▶ LIST OF TASKS
**a)** In the Reform Party sketch, who is described as a Cambridge theologian?
**b)** Reproduce the Reform Party sketch word for word, everything from "Farage had opened" down to "really terrible podcast.".

“Probably the most popular politician” — the newest recruit to Nigel Farage’s Reform Party was describing themselves. With that introduction, there could be no doubt. It was, of course… Well, hang on a moment. Why don’t you have a guess? Someone who was once probably Britain’s most popular politician. No peeking.
Farage had opened the morning’s event with a complaint that sketchwriters keep describing Reform as a one-man band. This was quite unfair. We could see the other members of the band in the front row, laughing loyally at the Dear Leader’s jokes. There were Danny Kruger, David Bull, Richard Tice, Lee Anderson and the Cambridge theologian James Orr. You could get a pub quiz team out of that lot. Or a really terrible podcast.
So they exist, although they’re rarely allowed to open their mouths. Tice’s last appearance was to apologise for something he’d said in a previous one. Kruger has announced that Reform will be copying Donald Trump’s second term, rather than his first, a position that looks madder with every piece of news coming out of the US.

Chart comprehension data:
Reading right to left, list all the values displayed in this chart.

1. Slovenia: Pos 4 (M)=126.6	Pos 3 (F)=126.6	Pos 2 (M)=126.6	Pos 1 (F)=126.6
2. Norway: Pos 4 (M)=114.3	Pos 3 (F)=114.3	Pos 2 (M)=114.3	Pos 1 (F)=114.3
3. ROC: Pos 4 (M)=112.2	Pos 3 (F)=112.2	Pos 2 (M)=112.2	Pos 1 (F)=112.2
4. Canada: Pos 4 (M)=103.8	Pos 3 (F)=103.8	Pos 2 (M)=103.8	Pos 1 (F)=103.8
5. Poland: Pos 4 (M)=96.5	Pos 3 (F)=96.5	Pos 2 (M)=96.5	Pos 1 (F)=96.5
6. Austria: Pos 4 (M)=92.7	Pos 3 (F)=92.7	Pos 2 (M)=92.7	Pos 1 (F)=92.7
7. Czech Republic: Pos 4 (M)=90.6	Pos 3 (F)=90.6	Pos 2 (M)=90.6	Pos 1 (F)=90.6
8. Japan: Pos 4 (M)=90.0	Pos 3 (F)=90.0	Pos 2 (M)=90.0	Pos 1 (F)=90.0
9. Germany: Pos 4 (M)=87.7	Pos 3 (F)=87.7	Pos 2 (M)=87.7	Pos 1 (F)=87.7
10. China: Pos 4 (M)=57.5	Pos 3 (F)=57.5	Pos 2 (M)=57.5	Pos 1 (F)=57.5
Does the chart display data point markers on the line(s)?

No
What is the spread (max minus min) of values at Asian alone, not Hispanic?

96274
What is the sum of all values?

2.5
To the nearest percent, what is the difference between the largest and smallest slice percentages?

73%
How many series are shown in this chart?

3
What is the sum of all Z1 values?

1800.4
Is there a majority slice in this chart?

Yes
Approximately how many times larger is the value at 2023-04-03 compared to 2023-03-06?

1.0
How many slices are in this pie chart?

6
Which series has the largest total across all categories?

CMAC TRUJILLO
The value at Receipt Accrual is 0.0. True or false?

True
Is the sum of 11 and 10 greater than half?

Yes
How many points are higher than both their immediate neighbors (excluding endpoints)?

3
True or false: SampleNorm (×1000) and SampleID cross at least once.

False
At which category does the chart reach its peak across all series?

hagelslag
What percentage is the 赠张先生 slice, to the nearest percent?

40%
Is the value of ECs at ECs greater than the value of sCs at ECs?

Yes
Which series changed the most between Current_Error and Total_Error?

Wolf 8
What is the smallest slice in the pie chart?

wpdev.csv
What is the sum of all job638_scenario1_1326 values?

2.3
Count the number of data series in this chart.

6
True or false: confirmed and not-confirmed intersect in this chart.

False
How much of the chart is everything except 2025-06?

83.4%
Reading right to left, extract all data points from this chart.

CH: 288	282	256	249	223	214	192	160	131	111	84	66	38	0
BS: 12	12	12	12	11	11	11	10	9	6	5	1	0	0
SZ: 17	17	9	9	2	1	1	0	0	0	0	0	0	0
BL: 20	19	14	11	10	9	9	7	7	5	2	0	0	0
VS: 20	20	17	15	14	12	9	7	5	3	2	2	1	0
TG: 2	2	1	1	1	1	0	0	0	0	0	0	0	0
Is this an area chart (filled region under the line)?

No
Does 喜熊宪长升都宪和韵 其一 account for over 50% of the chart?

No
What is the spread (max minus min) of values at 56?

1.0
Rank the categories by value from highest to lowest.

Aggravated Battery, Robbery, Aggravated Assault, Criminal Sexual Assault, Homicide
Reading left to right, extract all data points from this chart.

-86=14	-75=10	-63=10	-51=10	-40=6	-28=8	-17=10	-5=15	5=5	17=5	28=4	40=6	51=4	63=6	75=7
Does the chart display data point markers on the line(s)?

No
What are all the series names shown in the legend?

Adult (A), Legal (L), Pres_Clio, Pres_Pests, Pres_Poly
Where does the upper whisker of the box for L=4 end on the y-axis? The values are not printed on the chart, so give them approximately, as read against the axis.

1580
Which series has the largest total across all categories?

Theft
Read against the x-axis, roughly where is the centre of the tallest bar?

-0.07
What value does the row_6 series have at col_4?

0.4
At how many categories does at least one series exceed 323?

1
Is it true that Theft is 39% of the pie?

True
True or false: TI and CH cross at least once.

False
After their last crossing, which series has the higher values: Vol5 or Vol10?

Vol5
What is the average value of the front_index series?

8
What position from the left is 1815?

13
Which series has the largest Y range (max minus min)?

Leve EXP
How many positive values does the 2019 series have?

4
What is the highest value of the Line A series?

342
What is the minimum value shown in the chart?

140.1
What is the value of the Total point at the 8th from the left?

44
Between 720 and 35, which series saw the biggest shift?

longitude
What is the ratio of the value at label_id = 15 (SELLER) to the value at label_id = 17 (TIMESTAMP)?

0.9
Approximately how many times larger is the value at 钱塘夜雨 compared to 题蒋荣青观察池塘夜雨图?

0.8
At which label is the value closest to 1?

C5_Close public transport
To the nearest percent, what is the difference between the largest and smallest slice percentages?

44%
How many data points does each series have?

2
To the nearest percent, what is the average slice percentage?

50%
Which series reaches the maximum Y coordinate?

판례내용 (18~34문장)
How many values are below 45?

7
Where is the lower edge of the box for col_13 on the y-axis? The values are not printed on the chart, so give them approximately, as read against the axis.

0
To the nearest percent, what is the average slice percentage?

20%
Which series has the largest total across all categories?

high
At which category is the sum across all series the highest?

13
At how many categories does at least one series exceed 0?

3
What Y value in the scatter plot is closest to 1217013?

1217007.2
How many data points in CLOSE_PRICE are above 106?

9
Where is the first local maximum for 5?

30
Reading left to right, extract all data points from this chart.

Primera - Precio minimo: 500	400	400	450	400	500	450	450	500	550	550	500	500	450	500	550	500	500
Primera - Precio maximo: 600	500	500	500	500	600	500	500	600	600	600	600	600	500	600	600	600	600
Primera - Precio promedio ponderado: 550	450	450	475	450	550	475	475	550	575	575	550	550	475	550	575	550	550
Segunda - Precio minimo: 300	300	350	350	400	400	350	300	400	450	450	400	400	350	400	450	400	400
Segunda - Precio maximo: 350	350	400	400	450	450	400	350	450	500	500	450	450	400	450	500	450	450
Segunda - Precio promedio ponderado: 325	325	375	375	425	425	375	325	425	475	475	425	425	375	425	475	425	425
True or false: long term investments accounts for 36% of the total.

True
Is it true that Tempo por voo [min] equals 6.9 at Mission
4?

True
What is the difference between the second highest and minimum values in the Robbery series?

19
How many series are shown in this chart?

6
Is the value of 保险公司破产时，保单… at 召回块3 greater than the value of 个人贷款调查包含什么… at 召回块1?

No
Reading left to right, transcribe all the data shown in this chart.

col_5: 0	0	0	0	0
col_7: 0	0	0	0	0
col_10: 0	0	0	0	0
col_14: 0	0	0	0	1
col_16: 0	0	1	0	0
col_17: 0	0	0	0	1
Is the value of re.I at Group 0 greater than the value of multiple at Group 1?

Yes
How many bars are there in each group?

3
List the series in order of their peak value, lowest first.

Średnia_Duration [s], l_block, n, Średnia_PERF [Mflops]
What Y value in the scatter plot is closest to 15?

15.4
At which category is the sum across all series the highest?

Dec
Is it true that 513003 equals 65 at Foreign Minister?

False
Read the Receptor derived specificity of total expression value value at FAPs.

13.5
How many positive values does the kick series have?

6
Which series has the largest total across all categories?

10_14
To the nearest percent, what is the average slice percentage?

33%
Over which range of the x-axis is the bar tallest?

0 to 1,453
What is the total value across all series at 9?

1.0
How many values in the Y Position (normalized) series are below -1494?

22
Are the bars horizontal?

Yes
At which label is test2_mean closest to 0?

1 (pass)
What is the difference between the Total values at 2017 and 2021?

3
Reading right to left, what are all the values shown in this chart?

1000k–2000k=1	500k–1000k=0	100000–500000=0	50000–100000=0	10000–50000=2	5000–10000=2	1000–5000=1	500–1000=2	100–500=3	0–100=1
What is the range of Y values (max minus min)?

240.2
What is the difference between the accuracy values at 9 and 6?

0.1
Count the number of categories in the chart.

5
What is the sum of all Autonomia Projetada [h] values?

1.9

▶ ANSWERS TO THIS EXERCISE
**a)** James Orr

**b)**
Farage had opened the morning’s event with a complaint that sketchwriters keep describing Reform as a one-man band. This was quite unfair. We could see the other members of the band in the front row, laughing loyally at the Dear Leader’s jokes. There were Danny Kruger, David Bull, Richard Tice, Lee Anderson and the Cambridge theologian James Orr. You could get a pub quiz team out of that lot. Or a really terrible podcast.